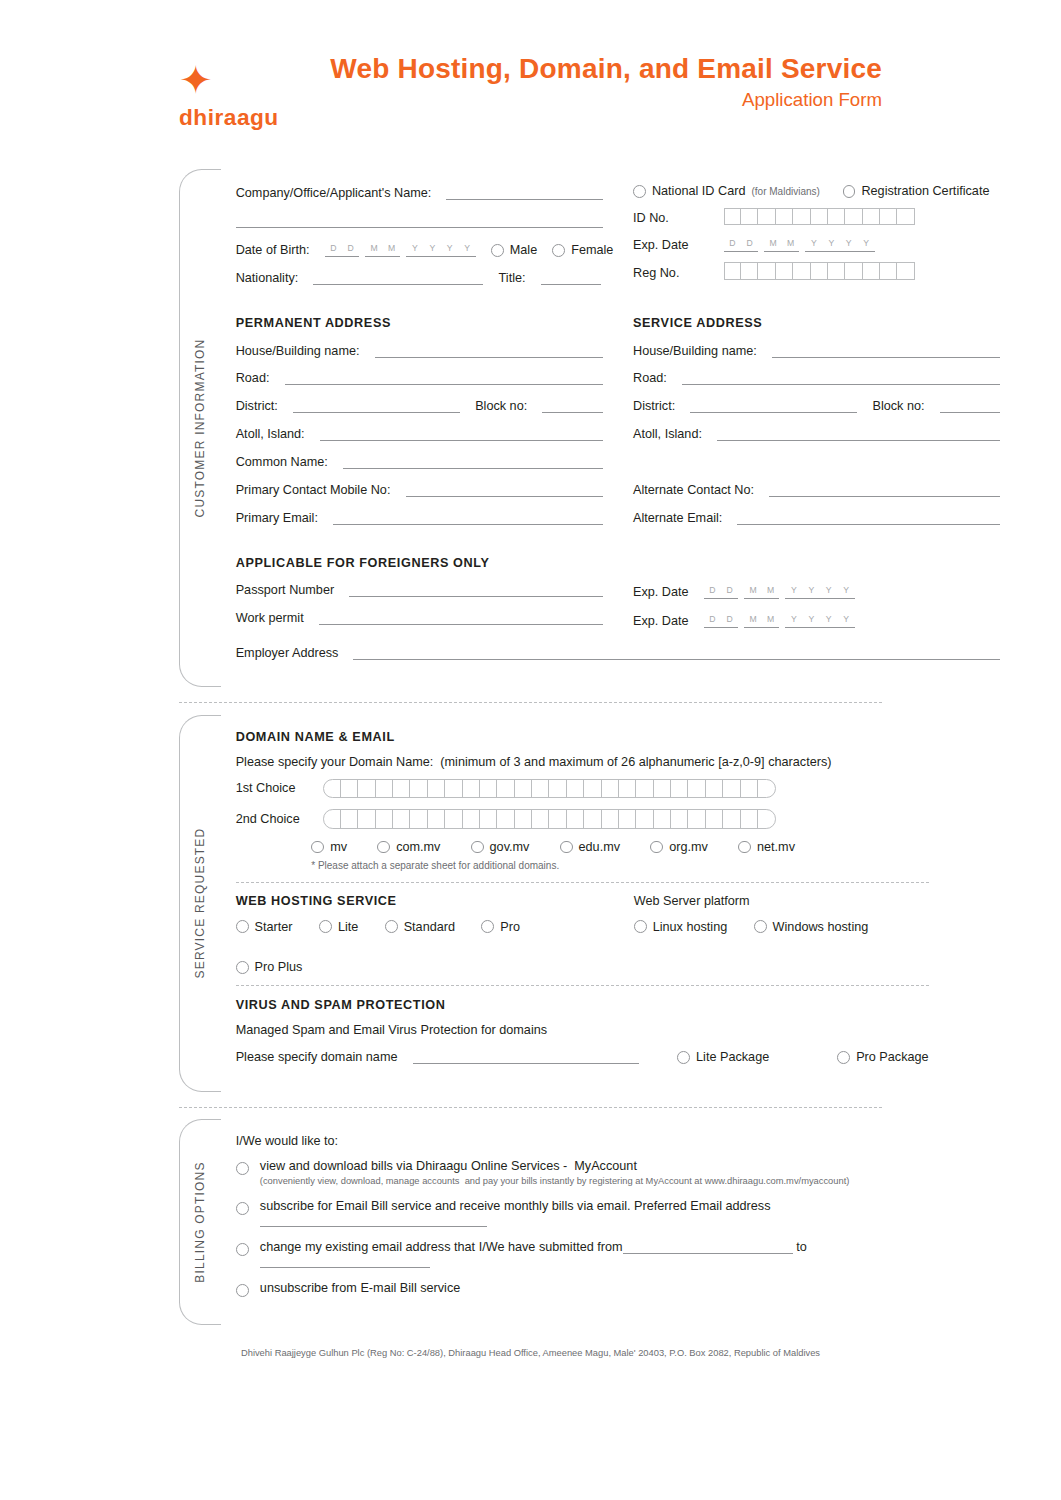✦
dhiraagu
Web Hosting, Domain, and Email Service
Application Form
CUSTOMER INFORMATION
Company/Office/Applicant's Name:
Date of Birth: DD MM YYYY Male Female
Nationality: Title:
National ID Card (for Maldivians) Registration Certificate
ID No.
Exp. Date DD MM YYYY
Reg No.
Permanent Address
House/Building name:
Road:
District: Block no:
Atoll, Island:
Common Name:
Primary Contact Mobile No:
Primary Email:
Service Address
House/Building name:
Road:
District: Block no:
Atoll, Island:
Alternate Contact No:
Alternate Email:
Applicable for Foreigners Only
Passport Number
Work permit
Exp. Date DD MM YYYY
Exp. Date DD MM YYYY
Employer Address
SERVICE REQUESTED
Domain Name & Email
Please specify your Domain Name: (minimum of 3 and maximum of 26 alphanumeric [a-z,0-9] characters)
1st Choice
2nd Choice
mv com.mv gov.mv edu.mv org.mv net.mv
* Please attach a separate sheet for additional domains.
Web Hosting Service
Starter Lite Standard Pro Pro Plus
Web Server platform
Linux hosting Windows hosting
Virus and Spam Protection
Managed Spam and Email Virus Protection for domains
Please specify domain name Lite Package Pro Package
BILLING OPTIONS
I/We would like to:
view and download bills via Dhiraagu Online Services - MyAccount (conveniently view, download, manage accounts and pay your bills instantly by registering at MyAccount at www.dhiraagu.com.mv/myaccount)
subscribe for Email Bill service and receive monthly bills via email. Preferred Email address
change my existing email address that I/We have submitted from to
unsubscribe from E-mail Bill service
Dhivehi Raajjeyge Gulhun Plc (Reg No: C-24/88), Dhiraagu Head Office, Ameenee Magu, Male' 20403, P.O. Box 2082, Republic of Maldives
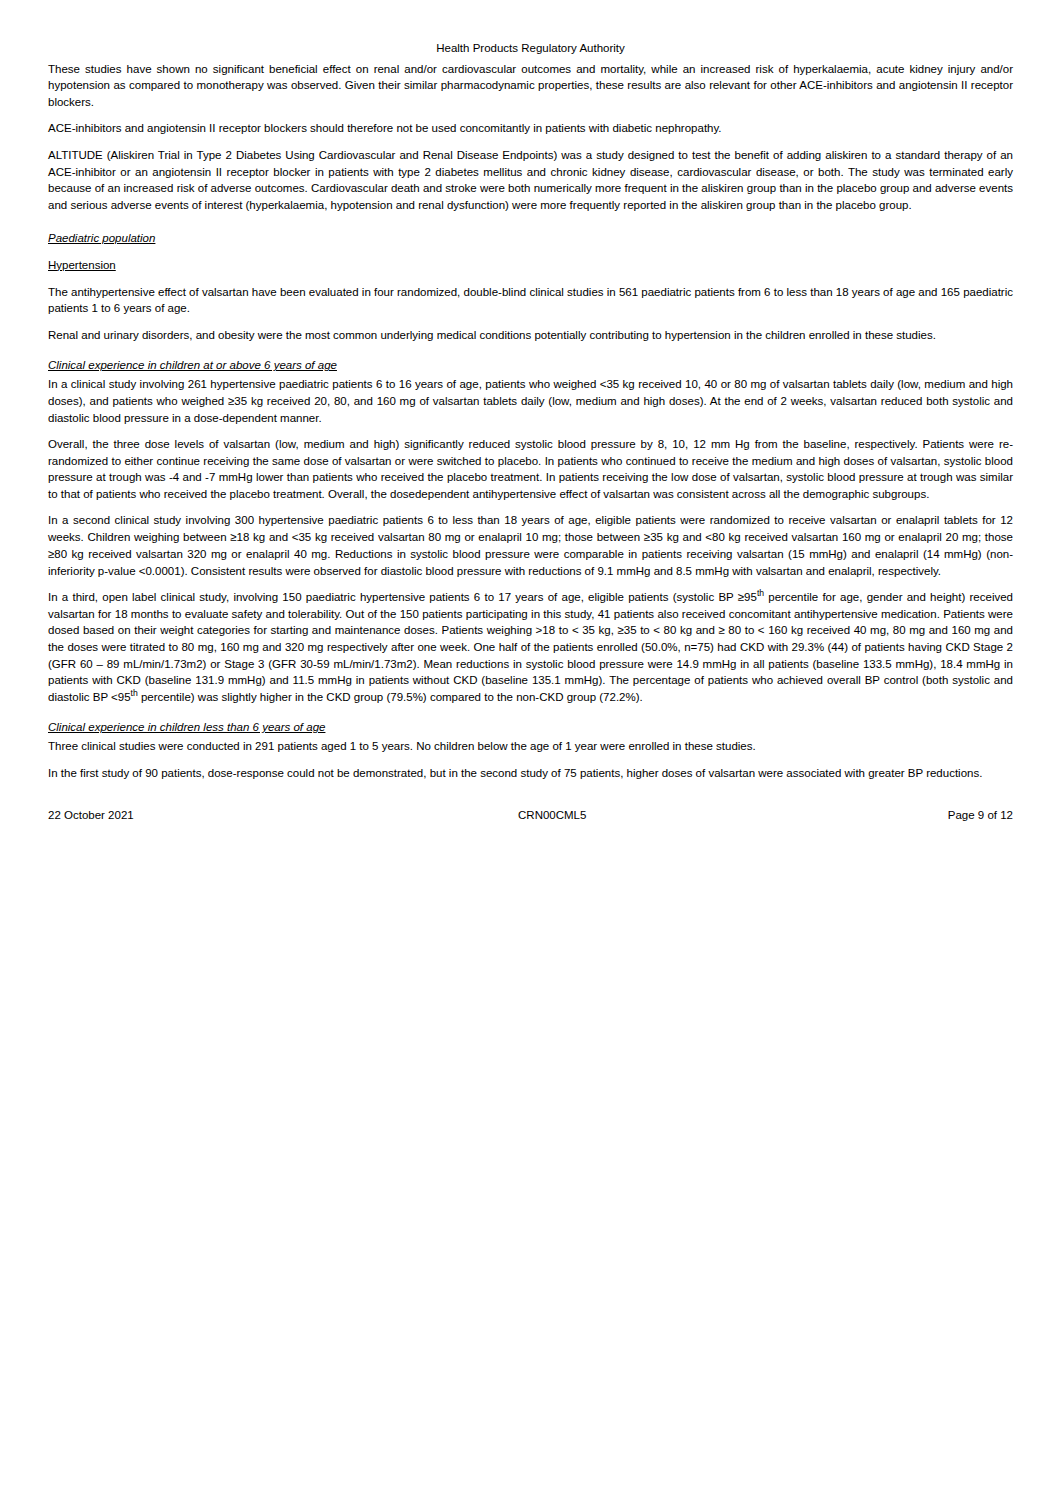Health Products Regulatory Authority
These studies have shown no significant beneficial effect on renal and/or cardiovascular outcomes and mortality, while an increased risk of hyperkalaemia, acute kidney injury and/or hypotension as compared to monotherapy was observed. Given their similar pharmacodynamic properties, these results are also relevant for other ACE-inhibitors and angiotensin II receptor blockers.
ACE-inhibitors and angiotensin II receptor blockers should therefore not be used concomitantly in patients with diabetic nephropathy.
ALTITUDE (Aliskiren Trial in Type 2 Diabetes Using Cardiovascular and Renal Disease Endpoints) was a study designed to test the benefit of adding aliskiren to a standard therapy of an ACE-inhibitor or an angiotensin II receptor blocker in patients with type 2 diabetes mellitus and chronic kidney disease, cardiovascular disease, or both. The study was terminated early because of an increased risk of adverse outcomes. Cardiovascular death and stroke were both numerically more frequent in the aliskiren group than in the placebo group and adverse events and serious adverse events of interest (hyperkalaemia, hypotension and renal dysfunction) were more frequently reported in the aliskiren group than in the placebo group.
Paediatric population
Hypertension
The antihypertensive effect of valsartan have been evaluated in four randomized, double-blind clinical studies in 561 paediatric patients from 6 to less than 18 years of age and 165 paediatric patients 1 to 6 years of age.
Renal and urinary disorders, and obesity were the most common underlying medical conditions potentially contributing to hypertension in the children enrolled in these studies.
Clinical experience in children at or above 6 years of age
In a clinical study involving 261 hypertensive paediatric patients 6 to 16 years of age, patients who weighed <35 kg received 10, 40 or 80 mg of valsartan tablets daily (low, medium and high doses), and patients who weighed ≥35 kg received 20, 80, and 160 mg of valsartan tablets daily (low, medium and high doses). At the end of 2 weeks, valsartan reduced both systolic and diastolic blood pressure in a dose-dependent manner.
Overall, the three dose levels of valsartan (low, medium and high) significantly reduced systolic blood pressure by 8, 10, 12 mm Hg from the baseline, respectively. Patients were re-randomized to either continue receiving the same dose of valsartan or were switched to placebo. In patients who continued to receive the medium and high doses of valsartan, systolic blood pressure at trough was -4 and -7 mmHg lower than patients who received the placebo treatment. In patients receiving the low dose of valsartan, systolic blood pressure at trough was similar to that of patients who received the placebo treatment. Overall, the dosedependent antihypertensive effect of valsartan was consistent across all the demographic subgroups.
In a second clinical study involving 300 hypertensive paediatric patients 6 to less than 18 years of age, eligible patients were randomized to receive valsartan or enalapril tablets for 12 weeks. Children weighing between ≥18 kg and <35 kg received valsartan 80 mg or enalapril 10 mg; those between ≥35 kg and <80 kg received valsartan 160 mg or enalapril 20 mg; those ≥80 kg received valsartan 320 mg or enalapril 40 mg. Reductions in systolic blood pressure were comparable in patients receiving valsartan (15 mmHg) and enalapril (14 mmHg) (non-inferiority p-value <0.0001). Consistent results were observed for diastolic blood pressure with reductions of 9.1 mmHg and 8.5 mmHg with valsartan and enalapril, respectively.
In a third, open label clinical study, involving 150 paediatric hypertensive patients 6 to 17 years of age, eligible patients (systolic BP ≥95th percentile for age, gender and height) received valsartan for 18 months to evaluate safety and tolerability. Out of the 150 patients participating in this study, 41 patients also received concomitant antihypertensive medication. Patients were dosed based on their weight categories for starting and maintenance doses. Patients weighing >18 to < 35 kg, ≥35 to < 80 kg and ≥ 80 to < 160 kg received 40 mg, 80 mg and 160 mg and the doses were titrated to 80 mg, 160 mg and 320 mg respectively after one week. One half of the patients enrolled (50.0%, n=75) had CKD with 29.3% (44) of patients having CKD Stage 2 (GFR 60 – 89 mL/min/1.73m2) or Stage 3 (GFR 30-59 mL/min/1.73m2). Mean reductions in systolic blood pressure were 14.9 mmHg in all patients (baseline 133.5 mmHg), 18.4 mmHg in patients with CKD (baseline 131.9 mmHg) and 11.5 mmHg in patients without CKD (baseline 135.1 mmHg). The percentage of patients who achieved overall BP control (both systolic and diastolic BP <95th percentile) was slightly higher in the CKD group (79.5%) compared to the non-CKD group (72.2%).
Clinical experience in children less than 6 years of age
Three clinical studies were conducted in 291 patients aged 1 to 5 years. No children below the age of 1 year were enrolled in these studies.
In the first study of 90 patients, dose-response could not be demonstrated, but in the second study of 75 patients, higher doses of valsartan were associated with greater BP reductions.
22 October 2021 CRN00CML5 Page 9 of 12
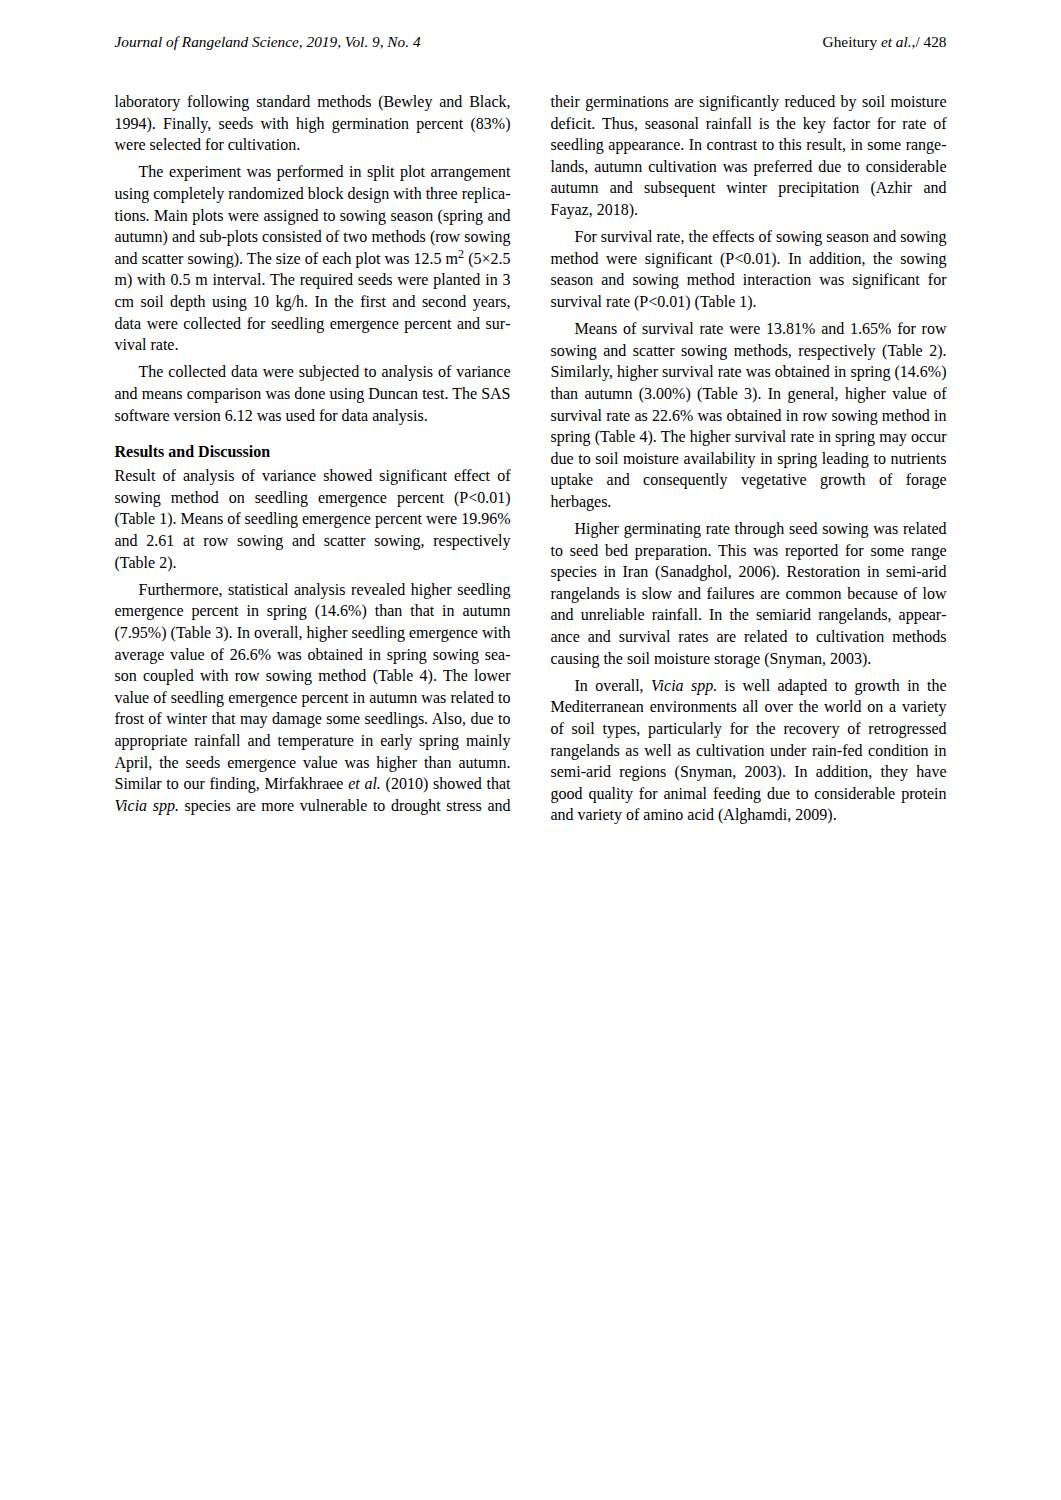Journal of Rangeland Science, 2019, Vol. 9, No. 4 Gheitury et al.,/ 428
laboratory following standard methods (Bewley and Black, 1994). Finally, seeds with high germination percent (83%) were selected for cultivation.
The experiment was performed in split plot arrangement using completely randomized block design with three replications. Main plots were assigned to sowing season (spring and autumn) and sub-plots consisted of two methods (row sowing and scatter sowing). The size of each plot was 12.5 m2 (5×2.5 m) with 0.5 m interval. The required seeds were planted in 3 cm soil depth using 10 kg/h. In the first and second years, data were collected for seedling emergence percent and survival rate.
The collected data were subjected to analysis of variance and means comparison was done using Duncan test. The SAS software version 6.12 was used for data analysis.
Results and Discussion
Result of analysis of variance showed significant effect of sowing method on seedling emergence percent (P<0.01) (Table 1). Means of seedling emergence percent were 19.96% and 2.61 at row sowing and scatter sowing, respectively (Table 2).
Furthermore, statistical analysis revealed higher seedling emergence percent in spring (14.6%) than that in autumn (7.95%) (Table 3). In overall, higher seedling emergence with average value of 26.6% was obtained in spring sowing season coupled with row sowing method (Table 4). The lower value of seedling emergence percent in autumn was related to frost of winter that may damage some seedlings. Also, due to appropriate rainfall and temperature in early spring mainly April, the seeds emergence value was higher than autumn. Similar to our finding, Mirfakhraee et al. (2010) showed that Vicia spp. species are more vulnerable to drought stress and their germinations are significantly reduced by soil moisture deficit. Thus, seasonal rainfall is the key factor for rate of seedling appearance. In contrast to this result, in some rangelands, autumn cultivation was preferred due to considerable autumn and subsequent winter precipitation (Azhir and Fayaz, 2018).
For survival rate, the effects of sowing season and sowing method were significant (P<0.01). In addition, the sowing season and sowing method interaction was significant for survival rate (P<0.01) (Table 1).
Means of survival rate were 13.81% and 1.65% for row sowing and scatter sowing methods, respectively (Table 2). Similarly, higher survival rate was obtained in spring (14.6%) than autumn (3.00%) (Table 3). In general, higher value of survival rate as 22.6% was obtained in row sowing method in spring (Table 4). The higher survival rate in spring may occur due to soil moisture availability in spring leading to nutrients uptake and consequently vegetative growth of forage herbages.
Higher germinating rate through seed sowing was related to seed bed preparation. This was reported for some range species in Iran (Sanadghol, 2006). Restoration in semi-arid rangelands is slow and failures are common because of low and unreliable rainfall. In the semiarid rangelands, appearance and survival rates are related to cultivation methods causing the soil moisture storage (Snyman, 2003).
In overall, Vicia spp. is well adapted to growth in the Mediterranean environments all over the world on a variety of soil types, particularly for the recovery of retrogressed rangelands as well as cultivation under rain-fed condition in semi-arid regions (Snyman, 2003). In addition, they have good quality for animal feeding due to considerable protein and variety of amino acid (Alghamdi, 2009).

• _Task directions_: Exactly the lines from the top of the entries through the line with "Web Server platform", inclusive, must be given again, with every picture omitted.

• _Response box_:
✦
dhiraagu
Web Hosting, Domain, and Email Service
Application Form
CUSTOMER INFORMATION
Company/Office/Applicant's Name:
Date of Birth: DD MM YYYY Male Female
Nationality: Title:
National ID Card (for Maldivians) Registration Certificate
ID No.
Exp. Date DD MM YYYY
Reg No.
Permanent Address
House/Building name:
Road:
District: Block no:
Atoll, Island:
Common Name:
Primary Contact Mobile No:
Primary Email:
Service Address
House/Building name:
Road:
District: Block no:
Atoll, Island:
Alternate Contact No:
Alternate Email:
Applicable for Foreigners Only
Passport Number
Work permit
Exp. Date DD MM YYYY
Exp. Date DD MM YYYY
Employer Address
SERVICE REQUESTED
Domain Name & Email
Please specify your Domain Name: (minimum of 3 and maximum of 26 alphanumeric [a-z,0-9] characters)
1st Choice
2nd Choice
mv com.mv gov.mv edu.mv org.mv net.mv
* Please attach a separate sheet for additional domains.
Web Hosting Service
Starter Lite Standard Pro Pro Plus
Web Server platform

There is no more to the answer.